In her moving essay on Maya Lin’s Vietnam Veteran’s Memorial, revisiting the reflective qualities of its iconic black granite planes, art historian Anne Wagner writes, “It is this coming together of life and death in a single optical moment that may be what is most powerful about this memorial.”1 Walking away from STORIES I spilled out onto queer life again—the sounds and sights, beats and bodies, of queer nightlife beckoning me. Seeing drag queens just ahead of me and hearing RuPaul’s Drag Race booming from the bars and clubs got me thinking about that optical moment.
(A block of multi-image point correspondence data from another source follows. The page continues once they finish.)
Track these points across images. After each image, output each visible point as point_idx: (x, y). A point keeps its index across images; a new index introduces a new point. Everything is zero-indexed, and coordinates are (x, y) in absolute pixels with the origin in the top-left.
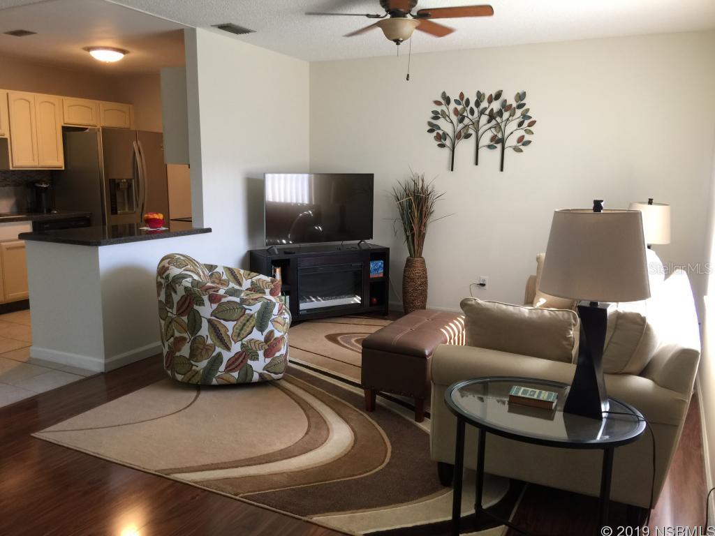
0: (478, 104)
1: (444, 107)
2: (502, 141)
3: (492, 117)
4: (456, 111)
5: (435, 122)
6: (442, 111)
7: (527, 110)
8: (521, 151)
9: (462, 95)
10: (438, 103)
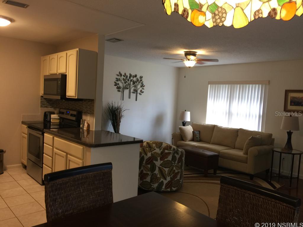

On Santa Monica Boulevard, I walked by a cluster of tables with informational materials and stickers around safer sex, getting tested for HIV, harm reduction, disposing of needles and mental health. Steps away from a row of ATMs, I asked someone if they were out here every Friday evening. They replied that they wished they could be, suggesting that even in West Hollywood local businesses aren’t especially keen to have messages about harm reduction killing the mood. Encountering these grassroots legacies of AIDS activisms and queer care work, it was hard not to see the cliché life goes on announcing itself on an invisible neon marquee. STORIES: The AIDS Monument gifts greater Los Angeles one way to acknowledge an impossible period of loss and a parallel history of coalition. Transformed visitors, our task is to continue communing and coalescing. What stories will we build and tell then?